Ever miss 1995? In 1995, this passed for online entertainment: static web pages, some 20-somethings hanging out in casual- and swim-wear, and the ability to talk back to the “cast.”
Welcome to the Spot. We’re a bunch of friends sharing a beach house in Santa Monica, California.
Everyday we put up this website and tell the world about our lives through our daily journals.
We can also interact with you – but only if you come in!
The Spot, at the Internet Archive
Well, okay, actually, it didn’t really pass; I remember checking out its launch that year as a novelty but think few people really stuck with it. It returned, undead, in 2004. No one cared (wisely). Well, now The Spot is back again. Except it’s on the Rupert Murdoch-owner MySpace, has video, and has actually widened, not narrowed, the gap with trashy reality TV shows like Laguna Beach. (Ha! See, manufacturing Cheez Whiz isn’t as easy as you thought, is it?)

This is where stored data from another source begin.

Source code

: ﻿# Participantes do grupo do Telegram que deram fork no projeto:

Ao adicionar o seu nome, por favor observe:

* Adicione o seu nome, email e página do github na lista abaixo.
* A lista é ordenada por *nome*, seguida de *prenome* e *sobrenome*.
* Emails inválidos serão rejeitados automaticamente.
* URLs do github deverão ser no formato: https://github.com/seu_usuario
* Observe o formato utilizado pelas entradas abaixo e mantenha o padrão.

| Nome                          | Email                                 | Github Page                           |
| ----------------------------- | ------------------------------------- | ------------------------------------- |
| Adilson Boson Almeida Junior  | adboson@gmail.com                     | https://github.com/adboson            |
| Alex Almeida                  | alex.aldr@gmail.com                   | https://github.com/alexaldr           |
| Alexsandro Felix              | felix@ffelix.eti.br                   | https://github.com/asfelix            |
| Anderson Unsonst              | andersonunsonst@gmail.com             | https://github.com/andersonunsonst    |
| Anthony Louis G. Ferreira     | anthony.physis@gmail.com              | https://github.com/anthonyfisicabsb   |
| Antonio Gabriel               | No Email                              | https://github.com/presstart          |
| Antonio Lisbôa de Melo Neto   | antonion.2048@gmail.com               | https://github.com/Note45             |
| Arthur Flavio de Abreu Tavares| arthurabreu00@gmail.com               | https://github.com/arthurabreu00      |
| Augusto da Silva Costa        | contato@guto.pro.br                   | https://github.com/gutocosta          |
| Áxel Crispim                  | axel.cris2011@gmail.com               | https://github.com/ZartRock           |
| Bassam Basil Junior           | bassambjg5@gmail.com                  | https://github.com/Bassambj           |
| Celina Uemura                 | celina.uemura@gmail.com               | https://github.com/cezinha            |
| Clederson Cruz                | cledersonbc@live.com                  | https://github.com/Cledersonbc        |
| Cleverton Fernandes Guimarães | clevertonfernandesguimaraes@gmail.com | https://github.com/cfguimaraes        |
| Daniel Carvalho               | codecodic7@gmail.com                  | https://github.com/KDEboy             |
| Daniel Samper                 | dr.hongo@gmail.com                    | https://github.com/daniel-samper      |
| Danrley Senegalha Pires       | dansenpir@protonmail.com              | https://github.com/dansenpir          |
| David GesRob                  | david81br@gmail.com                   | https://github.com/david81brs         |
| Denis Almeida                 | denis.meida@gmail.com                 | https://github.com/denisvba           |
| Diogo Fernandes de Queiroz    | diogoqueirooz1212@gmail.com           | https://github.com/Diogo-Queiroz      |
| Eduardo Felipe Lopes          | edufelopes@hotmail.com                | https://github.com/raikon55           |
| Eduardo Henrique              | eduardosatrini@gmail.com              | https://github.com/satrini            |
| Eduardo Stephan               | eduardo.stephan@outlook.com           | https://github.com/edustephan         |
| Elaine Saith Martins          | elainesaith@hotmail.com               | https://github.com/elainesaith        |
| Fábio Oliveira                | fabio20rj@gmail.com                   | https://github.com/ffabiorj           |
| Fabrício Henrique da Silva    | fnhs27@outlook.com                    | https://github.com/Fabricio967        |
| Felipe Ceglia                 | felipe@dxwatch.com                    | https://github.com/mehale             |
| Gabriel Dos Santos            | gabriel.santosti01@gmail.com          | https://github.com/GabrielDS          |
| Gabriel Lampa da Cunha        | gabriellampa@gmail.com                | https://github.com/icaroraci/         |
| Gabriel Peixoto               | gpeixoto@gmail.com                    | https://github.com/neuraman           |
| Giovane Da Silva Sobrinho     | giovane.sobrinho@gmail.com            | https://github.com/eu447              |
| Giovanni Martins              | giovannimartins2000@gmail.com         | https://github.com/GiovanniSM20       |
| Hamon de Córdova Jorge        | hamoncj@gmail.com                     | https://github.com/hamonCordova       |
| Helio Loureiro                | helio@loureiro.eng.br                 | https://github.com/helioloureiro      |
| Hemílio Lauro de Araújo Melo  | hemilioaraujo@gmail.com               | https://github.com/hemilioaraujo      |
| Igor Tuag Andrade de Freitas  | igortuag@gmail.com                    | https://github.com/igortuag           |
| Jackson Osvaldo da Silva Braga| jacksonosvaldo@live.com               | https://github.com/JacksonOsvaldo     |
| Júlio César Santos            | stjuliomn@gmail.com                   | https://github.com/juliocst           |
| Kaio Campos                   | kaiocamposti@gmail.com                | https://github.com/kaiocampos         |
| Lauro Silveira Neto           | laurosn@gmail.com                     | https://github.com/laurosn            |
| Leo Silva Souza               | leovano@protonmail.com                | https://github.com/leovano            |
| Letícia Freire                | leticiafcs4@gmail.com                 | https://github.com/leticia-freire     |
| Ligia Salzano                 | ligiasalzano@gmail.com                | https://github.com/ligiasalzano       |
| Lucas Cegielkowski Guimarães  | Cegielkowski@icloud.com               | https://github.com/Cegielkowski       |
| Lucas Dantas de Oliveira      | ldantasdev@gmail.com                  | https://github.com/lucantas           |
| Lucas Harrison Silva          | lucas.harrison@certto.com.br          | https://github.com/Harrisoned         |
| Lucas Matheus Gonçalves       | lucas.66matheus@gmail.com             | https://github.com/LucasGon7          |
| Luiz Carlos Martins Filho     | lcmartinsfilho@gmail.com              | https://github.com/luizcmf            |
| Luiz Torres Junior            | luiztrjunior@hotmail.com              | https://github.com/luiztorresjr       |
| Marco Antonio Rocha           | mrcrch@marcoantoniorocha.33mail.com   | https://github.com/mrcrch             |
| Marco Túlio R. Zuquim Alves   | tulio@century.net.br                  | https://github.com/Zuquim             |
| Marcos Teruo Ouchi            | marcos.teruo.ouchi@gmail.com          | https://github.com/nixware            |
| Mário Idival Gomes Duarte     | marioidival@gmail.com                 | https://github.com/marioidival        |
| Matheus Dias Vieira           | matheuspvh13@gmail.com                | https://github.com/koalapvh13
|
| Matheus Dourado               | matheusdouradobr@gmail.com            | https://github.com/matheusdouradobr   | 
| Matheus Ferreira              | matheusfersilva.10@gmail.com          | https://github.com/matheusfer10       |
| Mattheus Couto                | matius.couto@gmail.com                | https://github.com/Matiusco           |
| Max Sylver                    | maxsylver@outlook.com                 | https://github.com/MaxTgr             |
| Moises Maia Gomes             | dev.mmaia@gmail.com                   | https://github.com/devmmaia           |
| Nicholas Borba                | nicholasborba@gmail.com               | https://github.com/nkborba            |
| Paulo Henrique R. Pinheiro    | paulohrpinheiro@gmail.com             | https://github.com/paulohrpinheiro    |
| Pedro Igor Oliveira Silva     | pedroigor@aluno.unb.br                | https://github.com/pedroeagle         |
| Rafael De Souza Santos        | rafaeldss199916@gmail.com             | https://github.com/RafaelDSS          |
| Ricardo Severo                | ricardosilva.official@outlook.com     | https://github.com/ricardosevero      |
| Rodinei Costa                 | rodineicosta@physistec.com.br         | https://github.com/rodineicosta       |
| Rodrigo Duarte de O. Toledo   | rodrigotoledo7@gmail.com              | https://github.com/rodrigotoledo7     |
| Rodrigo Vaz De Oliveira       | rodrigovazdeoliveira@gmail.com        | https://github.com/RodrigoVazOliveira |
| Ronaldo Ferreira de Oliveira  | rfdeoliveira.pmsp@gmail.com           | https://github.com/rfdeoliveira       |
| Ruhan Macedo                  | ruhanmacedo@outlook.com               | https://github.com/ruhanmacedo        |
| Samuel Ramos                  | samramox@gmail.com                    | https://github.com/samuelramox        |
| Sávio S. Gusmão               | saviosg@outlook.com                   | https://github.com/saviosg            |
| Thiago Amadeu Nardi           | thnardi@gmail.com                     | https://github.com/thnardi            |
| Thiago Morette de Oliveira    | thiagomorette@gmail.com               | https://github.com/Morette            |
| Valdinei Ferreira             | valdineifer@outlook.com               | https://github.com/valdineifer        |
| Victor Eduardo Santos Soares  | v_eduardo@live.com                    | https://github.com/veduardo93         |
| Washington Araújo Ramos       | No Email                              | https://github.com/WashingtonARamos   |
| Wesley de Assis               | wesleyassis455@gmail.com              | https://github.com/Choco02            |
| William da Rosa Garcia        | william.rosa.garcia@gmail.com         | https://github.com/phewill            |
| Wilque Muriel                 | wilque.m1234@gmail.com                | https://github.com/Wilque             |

Roommates (Don’t click that. Really. I could believe Roommates could cause gastrointestinal distress even for a die-hard trash TV fan — maybe especially for them.)
But, somewhere out of this hideousness, is there a lesson for how we think about “new media” (as we called it in 1995)?
For the record, I’m not the only one to notice a … connection, a bond forged in lameness between The Spot and Roommates, though The Spot easily comes out on top.
Believe me, you can’t find a third-string cable network that is more watchable over the course of an episode than Roommates is over about 30 seconds. And for that, I blame whoever tried to make this.
Being a fan of occasional junk food, though, it strikes me that over a decade later, we still don’t seem to have a good handle on what the Web medium is about. Video is edited the same way as it is for broadcast. (If people are really dumb, they put in transitions they’d use for broadcast that screw up the compression algorithms needed for Web distribution.) Sure, there’s some thought about length and format, about digestibility. But there’s little ability to navigate video interactively. There’s almost no thought about how to present video effectively in Web design. Most of the innovation with adjustable playlists and fullscreen playback I actually would credit to Microsoft for the early adoption on MSNBC’s TV features. And these are basic design and implementation features, a far cry from really thinking about how you’d build a video experience specifically for the Web.
So, I’d love to hear from you. First, are there any other doomed experiments from the past that we can learn from so they’re not repeated? (Yeah, “The Spot” being the archetypal Web entertainment is depressing. Though I bet there was some character-based soap opera transmitted over Usenet in the early 80s, or a FidoNet reality show, or a couple of scientists exchanging made-up stories about a fictional couple of surfer girls over ARPANET in 1967.)
But more importantly, have you seen examples of people really re-thinking how video is presented? It’s obviously something of importance to visualists thinking about life and art online.